I'm not sure what brought it on, but this week, I got some perspective. I imagined what emotions I would feel if one of my "normal" sized friends told me that she was prepping for a major life change, doing extensive planning, juggling a whole host of new responsibilities, but she felt like she needed to be focusing on weight loss at the same time. I'd be angry at her and for her. I'd be mad that she considers "weight" as important as these other things. I'd be annoyed that she is spinning her wheels with this issue when there is all this other stuff going on. And I'd be angry for her that she feels like she needs to take on this task RIGHT NOW on top of everything else.
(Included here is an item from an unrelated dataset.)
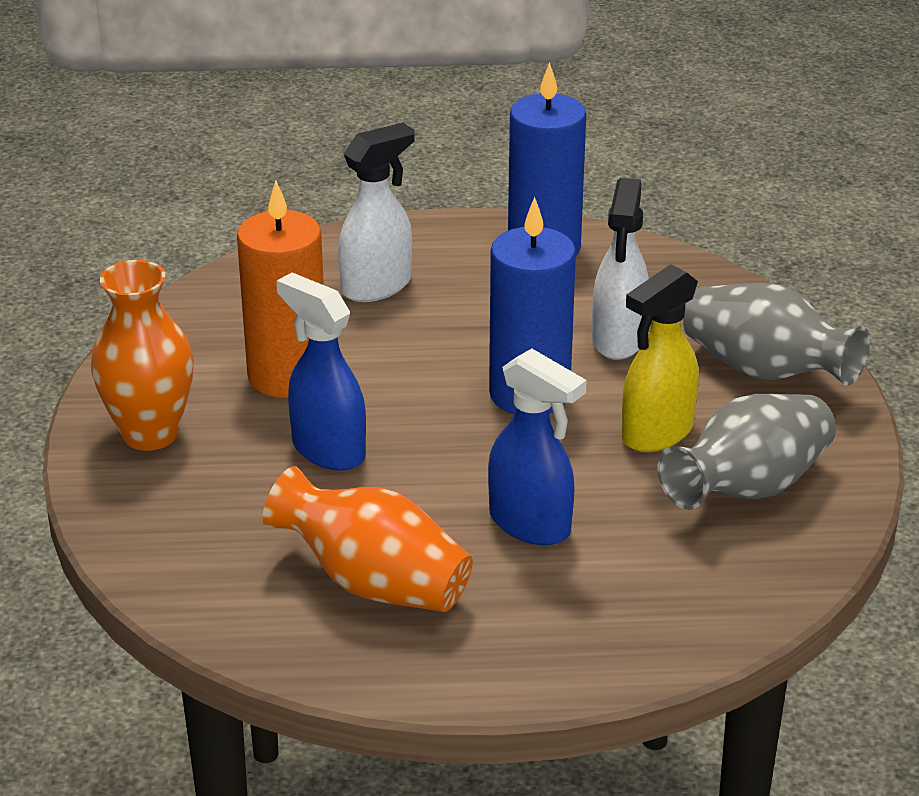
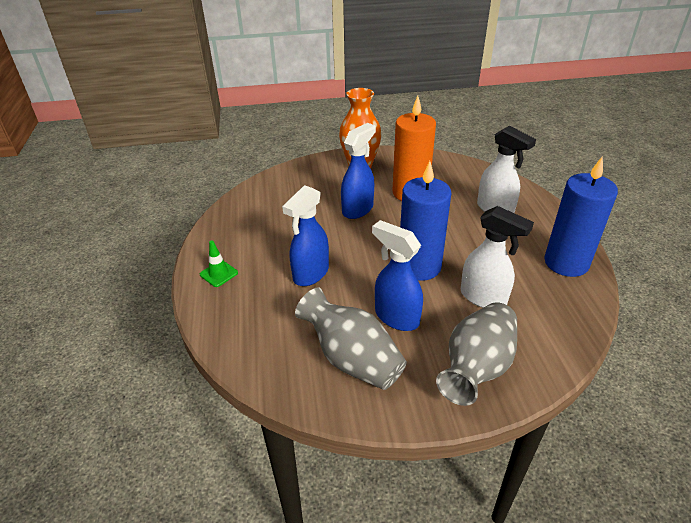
camera: 85 degrees right, 5 degrees up
(373, 583) = (267, 231): orange vase -> none
(511, 653) = (219, 274): none -> green traffic cone
(618, 340) = (483, 298): white spray bottle -> white spray bottle turned 150 degrees counterclockwise
(656, 433) = (396, 317): yellow spray bottle -> blue spray bottle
This revealed a part of my psyche that I am still struggling with- because I am not "normal" sized, I feel like I don't get that pass to ignore my weight when I am already dealing with so many other things. I don't have a right to just be myself - healthy, active, comfortable- because I wear a size 20. That isn't right. I am active and healthy. I manage stress through exercising and other productive means. I practice self-care. The fact that I am not losing weight is pretty inconsequential in the scheme of things. My nutritionist took it one step farther and pointed out that stress causes your body to slow weight loss because it is holding on to those reserves for your "fight or flight" moment.

The other part of me it reveals is just how deeply seeded the "diet mentality" is. At the beginning of the summer, I would have told you that I am not a dieter. I don't diet. I try to eat intuitively- food that satisfies me and makes me feel good. But this focus on why I am not losing weight amid everything else tells me that there is still some diet mentality going on in my noggin. More work to do there...

In the past, under this kind of stress, I probably would have quickly lost a lot of weight. Dieting was my tool to "control" what I could control- calories going into my body. Some part of brain kind of expected me to lose weight and is disappointed, even though my even keel is one of the best signs of my new, healthy lifestyle.

I have to make peace with the fact that this is the right way to live, working with my body to treat it right rather than trying to force it down the path my brain thinks it should take or hiding from it. Some days, this is tough road.